To-do item
Copy nothing but the text: reproduce each line of the listing exactly and leave the pictures out.

..............................

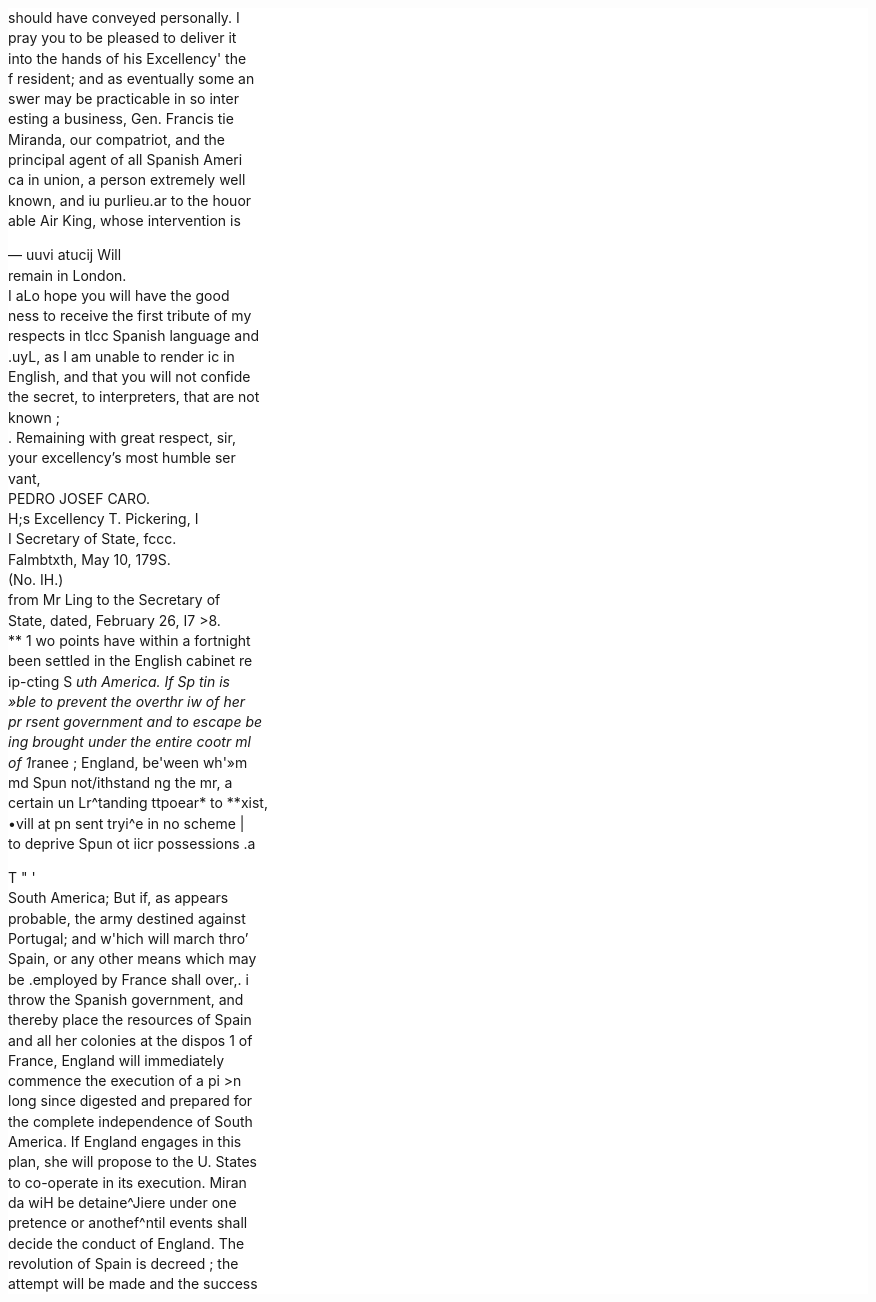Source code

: should have conveyed personally. I  
pray you to be pleased to deliver it  
into the hands of his Excellency&#x27; the  
f resident; and as eventually some an­  
swer may be practicable in so inter­  
esting a business, Gen. Francis tie  
Miranda, our compatriot, and the  
principal agent of all Spanish Ameri­  
ca in union, a person extremely well  
known, and iu purlieu.ar to the houor­  
able Air King, whose intervention is  
  
— uuvi atucij Will  
remain in London.  
I aLo hope you will have the good­  
ness to receive the first tribute of my  
respects in tlcc Spanish language and  
.uyL, as I am unable to render ic in  
English, and that you will not confide  
the secret, to interpreters, that are not  
known ;  
. Remaining with great respect, sir,  
your excellency’s most humble ser­  
vant,  
PEDRO JOSEF CARO.  
H;s Excellency T. Pickering, I  
I Secretary of State, fccc.  
Falmbtxth, May 10, 179S.  
(No. IH.)  
from Mr Ling to the Secretary of  
State, dated, February 26, I7 &gt;8.  
** 1 wo points have within a fortnight  
been settled in the English cabinet re­  
ip-cting S *uth America. If Sp tin is  
»ble to prevent the overthr iw of her  
pr rsent government and to escape be­  
ing brought under the entire cootr ml  
of 1*ranee ; England, be&#x27;ween wh&#x27;»m  
md Spun not\/ithstand ng the mr, a  
certain un Lr^tanding ttpoear* to **xist,  
•vill at pn sent tryi^e in no scheme |  
to deprive Spun ot iicr possessions .a  
  
T &quot; &#x27;  
South America; But if, as appears  
probable, the army destined against  
Portugal; and w&#x27;hich will march thro’  
Spain, or any other means which may  
be .employed by France shall over,. i  
throw the Spanish government, and  
thereby place the resources of Spain  
and all her colonies at the dispos 1 of  
France, England will immediately  
commence the execution of a pi &gt;n  
long since digested and prepared for  
the complete independence of South  
America. If England engages in this  
plan, she will propose to the U. States  
to co-operate in its execution. Miran­  
da wiH be detaine^Jiere under one  
pretence or anothef^ntil events shall  
decide the conduct of England. The  
revolution of Spain is decreed ; the  
attempt will be made and the success  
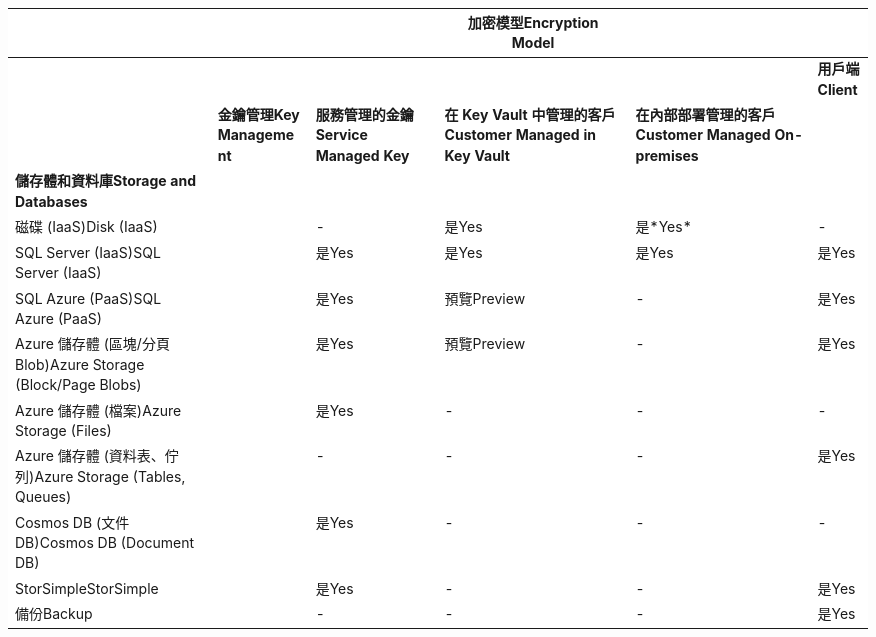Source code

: |                                  |                |                     | <span data-ttu-id="41fcb-335">**加密模型**</span><span class="sxs-lookup"><span data-stu-id="41fcb-335">**Encryption Model**</span></span>             |                              |        |
|----------------------------------|----------------|---------------------|------------------------------|------------------------------|--------|
|                                  |                |                     |                              |                              | <span data-ttu-id="41fcb-336">**用戶端**</span><span class="sxs-lookup"><span data-stu-id="41fcb-336">**Client**</span></span> |
|                                  | <span data-ttu-id="41fcb-337">**金鑰管理**</span><span class="sxs-lookup"><span data-stu-id="41fcb-337">**Key Management**</span></span> | <span data-ttu-id="41fcb-338">**服務管理的金鑰**</span><span class="sxs-lookup"><span data-stu-id="41fcb-338">**Service Managed Key**</span></span> | <span data-ttu-id="41fcb-339">**在 Key Vault 中管理的客戶**</span><span class="sxs-lookup"><span data-stu-id="41fcb-339">**Customer Managed in Key Vault**</span></span> | <span data-ttu-id="41fcb-340">**在內部部署管理的客戶**</span><span class="sxs-lookup"><span data-stu-id="41fcb-340">**Customer Managed On-premises**</span></span> |        |
| <span data-ttu-id="41fcb-341">**儲存體和資料庫**</span><span class="sxs-lookup"><span data-stu-id="41fcb-341">**Storage and Databases**</span></span>            |                |                     |                              |                              |        |
| <span data-ttu-id="41fcb-342">磁碟 (IaaS)</span><span class="sxs-lookup"><span data-stu-id="41fcb-342">Disk (IaaS)</span></span>                      |                | -                   | <span data-ttu-id="41fcb-343">是</span><span class="sxs-lookup"><span data-stu-id="41fcb-343">Yes</span></span>                          | <span data-ttu-id="41fcb-344">是*</span><span class="sxs-lookup"><span data-stu-id="41fcb-344">Yes*</span></span>                         | -      |
| <span data-ttu-id="41fcb-345">SQL Server (IaaS)</span><span class="sxs-lookup"><span data-stu-id="41fcb-345">SQL Server (IaaS)</span></span>                |                | <span data-ttu-id="41fcb-346">是</span><span class="sxs-lookup"><span data-stu-id="41fcb-346">Yes</span></span>                 | <span data-ttu-id="41fcb-347">是</span><span class="sxs-lookup"><span data-stu-id="41fcb-347">Yes</span></span>                          | <span data-ttu-id="41fcb-348">是</span><span class="sxs-lookup"><span data-stu-id="41fcb-348">Yes</span></span>                          | <span data-ttu-id="41fcb-349">是</span><span class="sxs-lookup"><span data-stu-id="41fcb-349">Yes</span></span>    |
| <span data-ttu-id="41fcb-350">SQL Azure (PaaS)</span><span class="sxs-lookup"><span data-stu-id="41fcb-350">SQL Azure (PaaS)</span></span>                 |                | <span data-ttu-id="41fcb-351">是</span><span class="sxs-lookup"><span data-stu-id="41fcb-351">Yes</span></span>                 | <span data-ttu-id="41fcb-352">預覽</span><span class="sxs-lookup"><span data-stu-id="41fcb-352">Preview</span></span>                      | -                            | <span data-ttu-id="41fcb-353">是</span><span class="sxs-lookup"><span data-stu-id="41fcb-353">Yes</span></span>    |
| <span data-ttu-id="41fcb-354">Azure 儲存體 (區塊/分頁 Blob)</span><span class="sxs-lookup"><span data-stu-id="41fcb-354">Azure Storage (Block/Page Blobs)</span></span> |                | <span data-ttu-id="41fcb-355">是</span><span class="sxs-lookup"><span data-stu-id="41fcb-355">Yes</span></span>                 | <span data-ttu-id="41fcb-356">預覽</span><span class="sxs-lookup"><span data-stu-id="41fcb-356">Preview</span></span>                      | -                            | <span data-ttu-id="41fcb-357">是</span><span class="sxs-lookup"><span data-stu-id="41fcb-357">Yes</span></span>    |
| <span data-ttu-id="41fcb-358">Azure 儲存體 (檔案)</span><span class="sxs-lookup"><span data-stu-id="41fcb-358">Azure Storage (Files)</span></span>            |                | <span data-ttu-id="41fcb-359">是</span><span class="sxs-lookup"><span data-stu-id="41fcb-359">Yes</span></span>                 | -                            | -                            | -      |
| <span data-ttu-id="41fcb-360">Azure 儲存體 (資料表、佇列)</span><span class="sxs-lookup"><span data-stu-id="41fcb-360">Azure Storage (Tables, Queues)</span></span>   |                | -                   | -                            | -                            | <span data-ttu-id="41fcb-361">是</span><span class="sxs-lookup"><span data-stu-id="41fcb-361">Yes</span></span>    |
| <span data-ttu-id="41fcb-362">Cosmos DB (文件 DB)</span><span class="sxs-lookup"><span data-stu-id="41fcb-362">Cosmos DB (Document DB)</span></span>          |                | <span data-ttu-id="41fcb-363">是</span><span class="sxs-lookup"><span data-stu-id="41fcb-363">Yes</span></span>                 | -                            | -                            | -      |
| <span data-ttu-id="41fcb-364">StorSimple</span><span class="sxs-lookup"><span data-stu-id="41fcb-364">StorSimple</span></span>                       |                | <span data-ttu-id="41fcb-365">是</span><span class="sxs-lookup"><span data-stu-id="41fcb-365">Yes</span></span>                 | -                            | -                            | <span data-ttu-id="41fcb-366">是</span><span class="sxs-lookup"><span data-stu-id="41fcb-366">Yes</span></span>    |
| <span data-ttu-id="41fcb-367">備份</span><span class="sxs-lookup"><span data-stu-id="41fcb-367">Backup</span></span>                           |                | -                   | -                            | -                            | <span data-ttu-id="41fcb-368">是</span><span class="sxs-lookup"><span data-stu-id="41fcb-368">Yes</span></span>    |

..............................

Answer to the exercise
Source code

: should have conveyed personally. I  
pray you to be pleased to deliver it  
into the hands of his Excellency&#x27; the  
f resident; and as eventually some an­  
swer may be practicable in so inter­  
esting a business, Gen. Francis tie  
Miranda, our compatriot, and the  
principal agent of all Spanish Ameri­  
ca in union, a person extremely well  
known, and iu purlieu.ar to the houor­  
able Air King, whose intervention is  
  
— uuvi atucij Will  
remain in London.  
I aLo hope you will have the good­  
ness to receive the first tribute of my  
respects in tlcc Spanish language and  
.uyL, as I am unable to render ic in  
English, and that you will not confide  
the secret, to interpreters, that are not  
known ;  
. Remaining with great respect, sir,  
your excellency’s most humble ser­  
vant,  
PEDRO JOSEF CARO.  
H;s Excellency T. Pickering, I  
I Secretary of State, fccc.  
Falmbtxth, May 10, 179S.  
(No. IH.)  
from Mr Ling to the Secretary of  
State, dated, February 26, I7 &gt;8.  
** 1 wo points have within a fortnight  
been settled in the English cabinet re­  
ip-cting S *uth America. If Sp tin is  
»ble to prevent the overthr iw of her  
pr rsent government and to escape be­  
ing brought under the entire cootr ml  
of 1*ranee ; England, be&#x27;ween wh&#x27;»m  
md Spun not\/ithstand ng the mr, a  
certain un Lr^tanding ttpoear* to **xist,  
•vill at pn sent tryi^e in no scheme |  
to deprive Spun ot iicr possessions .a  
  
T &quot; &#x27;  
South America; But if, as appears  
probable, the army destined against  
Portugal; and w&#x27;hich will march thro’  
Spain, or any other means which may  
be .employed by France shall over,. i  
throw the Spanish government, and  
thereby place the resources of Spain  
and all her colonies at the dispos 1 of  
France, England will immediately  
commence the execution of a pi &gt;n  
long since digested and prepared for  
the complete independence of South  
America. If England engages in this  
plan, she will propose to the U. States  
to co-operate in its execution. Miran­  
da wiH be detaine^Jiere under one  
pretence or anothef^ntil events shall  
decide the conduct of England. The  
revolution of Spain is decreed ; the  
attempt will be made and the success  
Source code

: |                                  |                |                     | <span data-ttu-id="41fcb-335">**加密模型**</span><span class="sxs-lookup"><span data-stu-id="41fcb-335">**Encryption Model**</span></span>             |                              |        |
|----------------------------------|----------------|---------------------|------------------------------|------------------------------|--------|
|                                  |                |                     |                              |                              | <span data-ttu-id="41fcb-336">**用戶端**</span><span class="sxs-lookup"><span data-stu-id="41fcb-336">**Client**</span></span> |
|                                  | <span data-ttu-id="41fcb-337">**金鑰管理**</span><span class="sxs-lookup"><span data-stu-id="41fcb-337">**Key Management**</span></span> | <span data-ttu-id="41fcb-338">**服務管理的金鑰**</span><span class="sxs-lookup"><span data-stu-id="41fcb-338">**Service Managed Key**</span></span> | <span data-ttu-id="41fcb-339">**在 Key Vault 中管理的客戶**</span><span class="sxs-lookup"><span data-stu-id="41fcb-339">**Customer Managed in Key Vault**</span></span> | <span data-ttu-id="41fcb-340">**在內部部署管理的客戶**</span><span class="sxs-lookup"><span data-stu-id="41fcb-340">**Customer Managed On-premises**</span></span> |        |
| <span data-ttu-id="41fcb-341">**儲存體和資料庫**</span><span class="sxs-lookup"><span data-stu-id="41fcb-341">**Storage and Databases**</span></span>            |                |                     |                              |                              |        |
| <span data-ttu-id="41fcb-342">磁碟 (IaaS)</span><span class="sxs-lookup"><span data-stu-id="41fcb-342">Disk (IaaS)</span></span>                      |                | -                   | <span data-ttu-id="41fcb-343">是</span><span class="sxs-lookup"><span data-stu-id="41fcb-343">Yes</span></span>                          | <span data-ttu-id="41fcb-344">是*</span><span class="sxs-lookup"><span data-stu-id="41fcb-344">Yes*</span></span>                         | -      |
| <span data-ttu-id="41fcb-345">SQL Server (IaaS)</span><span class="sxs-lookup"><span data-stu-id="41fcb-345">SQL Server (IaaS)</span></span>                |                | <span data-ttu-id="41fcb-346">是</span><span class="sxs-lookup"><span data-stu-id="41fcb-346">Yes</span></span>                 | <span data-ttu-id="41fcb-347">是</span><span class="sxs-lookup"><span data-stu-id="41fcb-347">Yes</span></span>                          | <span data-ttu-id="41fcb-348">是</span><span class="sxs-lookup"><span data-stu-id="41fcb-348">Yes</span></span>                          | <span data-ttu-id="41fcb-349">是</span><span class="sxs-lookup"><span data-stu-id="41fcb-349">Yes</span></span>    |
| <span data-ttu-id="41fcb-350">SQL Azure (PaaS)</span><span class="sxs-lookup"><span data-stu-id="41fcb-350">SQL Azure (PaaS)</span></span>                 |                | <span data-ttu-id="41fcb-351">是</span><span class="sxs-lookup"><span data-stu-id="41fcb-351">Yes</span></span>                 | <span data-ttu-id="41fcb-352">預覽</span><span class="sxs-lookup"><span data-stu-id="41fcb-352">Preview</span></span>                      | -                            | <span data-ttu-id="41fcb-353">是</span><span class="sxs-lookup"><span data-stu-id="41fcb-353">Yes</span></span>    |
| <span data-ttu-id="41fcb-354">Azure 儲存體 (區塊/分頁 Blob)</span><span class="sxs-lookup"><span data-stu-id="41fcb-354">Azure Storage (Block/Page Blobs)</span></span> |                | <span data-ttu-id="41fcb-355">是</span><span class="sxs-lookup"><span data-stu-id="41fcb-355">Yes</span></span>                 | <span data-ttu-id="41fcb-356">預覽</span><span class="sxs-lookup"><span data-stu-id="41fcb-356">Preview</span></span>                      | -                            | <span data-ttu-id="41fcb-357">是</span><span class="sxs-lookup"><span data-stu-id="41fcb-357">Yes</span></span>    |
| <span data-ttu-id="41fcb-358">Azure 儲存體 (檔案)</span><span class="sxs-lookup"><span data-stu-id="41fcb-358">Azure Storage (Files)</span></span>            |                | <span data-ttu-id="41fcb-359">是</span><span class="sxs-lookup"><span data-stu-id="41fcb-359">Yes</span></span>                 | -                            | -                            | -      |
| <span data-ttu-id="41fcb-360">Azure 儲存體 (資料表、佇列)</span><span class="sxs-lookup"><span data-stu-id="41fcb-360">Azure Storage (Tables, Queues)</span></span>   |                | -                   | -                            | -                            | <span data-ttu-id="41fcb-361">是</span><span class="sxs-lookup"><span data-stu-id="41fcb-361">Yes</span></span>    |
| <span data-ttu-id="41fcb-362">Cosmos DB (文件 DB)</span><span class="sxs-lookup"><span data-stu-id="41fcb-362">Cosmos DB (Document DB)</span></span>          |                | <span data-ttu-id="41fcb-363">是</span><span class="sxs-lookup"><span data-stu-id="41fcb-363">Yes</span></span>                 | -                            | -                            | -      |
| <span data-ttu-id="41fcb-364">StorSimple</span><span class="sxs-lookup"><span data-stu-id="41fcb-364">StorSimple</span></span>                       |                | <span data-ttu-id="41fcb-365">是</span><span class="sxs-lookup"><span data-stu-id="41fcb-365">Yes</span></span>                 | -                            | -                            | <span data-ttu-id="41fcb-366">是</span><span class="sxs-lookup"><span data-stu-id="41fcb-366">Yes</span></span>    |
| <span data-ttu-id="41fcb-367">備份</span><span class="sxs-lookup"><span data-stu-id="41fcb-367">Backup</span></span>                           |                | -                   | -                            | -                            | <span data-ttu-id="41fcb-368">是</span><span class="sxs-lookup"><span data-stu-id="41fcb-368">Yes</span></span>    |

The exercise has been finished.